Breathing is unique, it is the only physiological process that can be either voluntary or involuntary, and it therefore can be seen as key to understanding the link between mind and body.  The connection and interactions between mind and body have been studied and questioned for many years.  In the West our emphasis on Science has caused a difficulty with such studies as we are dealing with things that we cannot see, touch or examine.  In Eastern philosophies a different view of mind and body is held.  Yoga teaches that there is a level between mind and body, an intermediate layer of functioning so that the mind and body do not directly interact.  This intermediate level has to do primarily with energy (prana).  The mind alters the flow of the energy to affect the body and vice versa, and our breath is the vehicle for prana.  In this way we can see the breath as key to our energies, our life force, it can give indications of our physical and mental states.  And just as watching the breath can provide information about our physical and mental states, altering the breath can have a significant impact on our physical and mental states. 

We’re often told to take a deep breath if we’re feeling stressed.  Breathing deeply can reduce the heart rate, help us to relax, and decrease our anxiety levels, but why is that?

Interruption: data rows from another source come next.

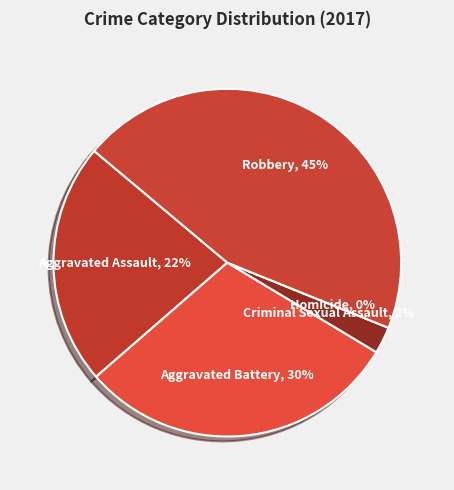

To the nearest percent, what is the difference between the Robbery and Aggravated Battery slice percentages?

15%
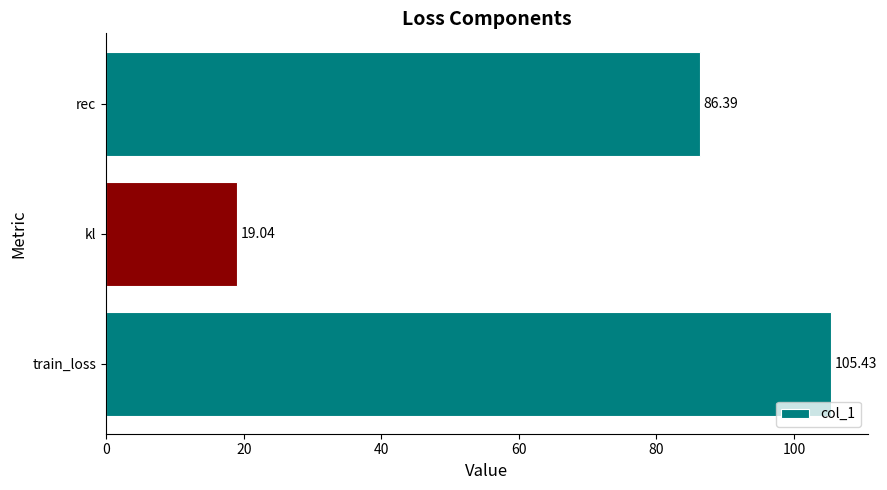

Rank the categories by value from highest to lowest.

train_loss, rec, kl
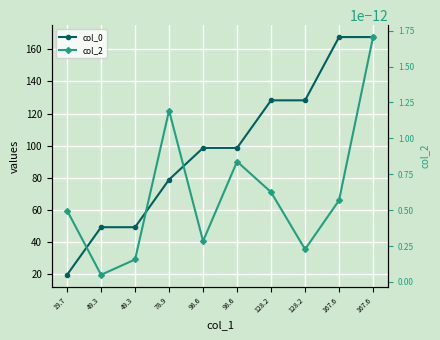

What is the label of the 4th point from the left?

78.9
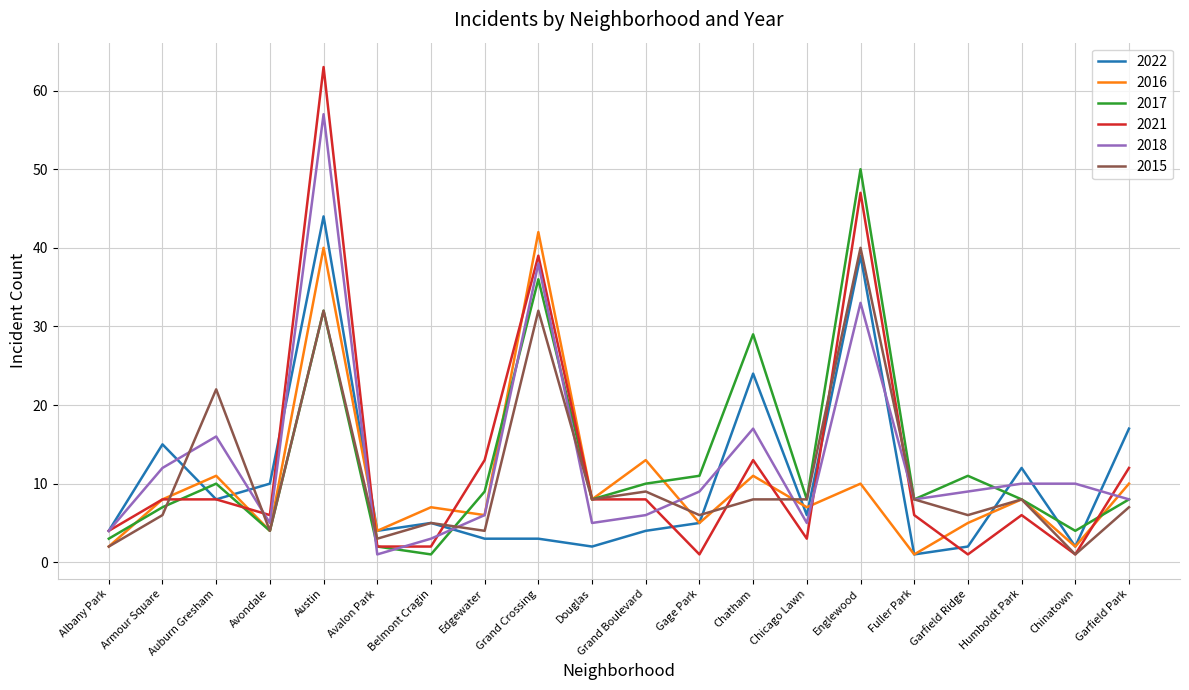

Between which two adjacent categories do 2017 and 2021 first intersect?

Armour Square and Auburn Gresham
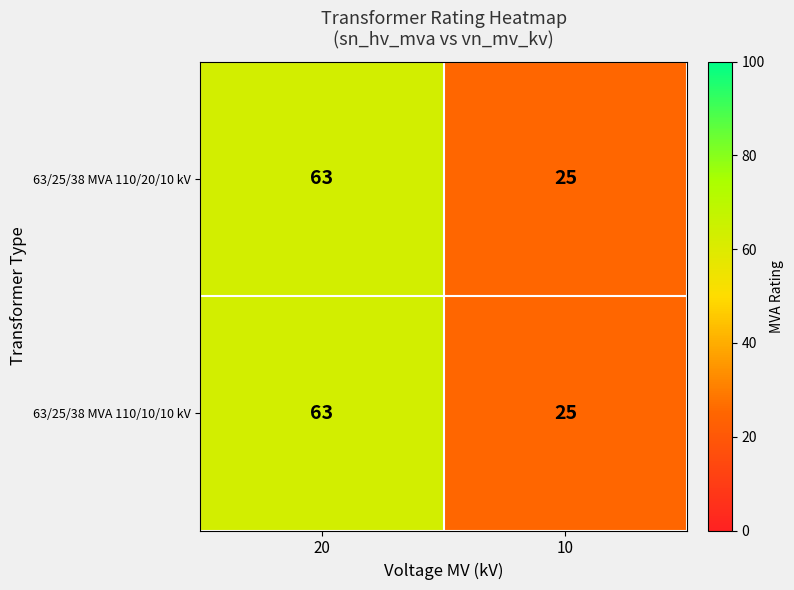

What is the approximate value of 63/25/38 MVA 110/20/10 kV at 20, to the nearest 5?

65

Infants and young children naturally breathe into their diaphragm.  As we grow up, may of us start to breathe more shallowly, taking air only into the top of our lungs and using chest breathing rather than the deeper diaphragmatic breathing.  Women in particular tend to shy away from breathing too deeply, especially after having children as we are constantly conscious of holding in our stomachs.  Breathing deeply may make your tummy stick out, but I promise you it is worth it!

Shallow chest breathing stimulates the sympathetic nervous system and can mean that we are functioning on a fight or flight response the majority of the time.  When this system is governing the body your brain becomes flooded with stress hormones such as cortisol.  Cortisol can be extremely useful (it means we can react quickly when we see our toddler precariously balanced on the edge of the kitchen worktop for example), however too much can be harmful.  Elevated cortisol levels for prolonged periods of time can result in depression and heart disease, and can impact learning, memory and the immune system among others.

On the contrary, when we breathe from our diaphragm we activate the parasympathetic nervous system, which tells the body to relax, rest and calm down.  Studies have shown that levels of cortisol are much lower in people who practice slow breathing, suggesting that this breathing technique chemically reduces feelings of stress.  This helps our ability to deal with everyday pressures and stresses, calms the mind, reduces anxiety and helps us to stay balanced.

This is why, when yoga baby number one practices her finger breathing at night it helps her to relax and drift closer to sleep.  This is why, when I take time each day to practice my breathing, I am able to cope better with whatever the day brings, and I am a better mummy.  So take a moment, take a breath, feel the air filling your lungs, take time each day to breathe.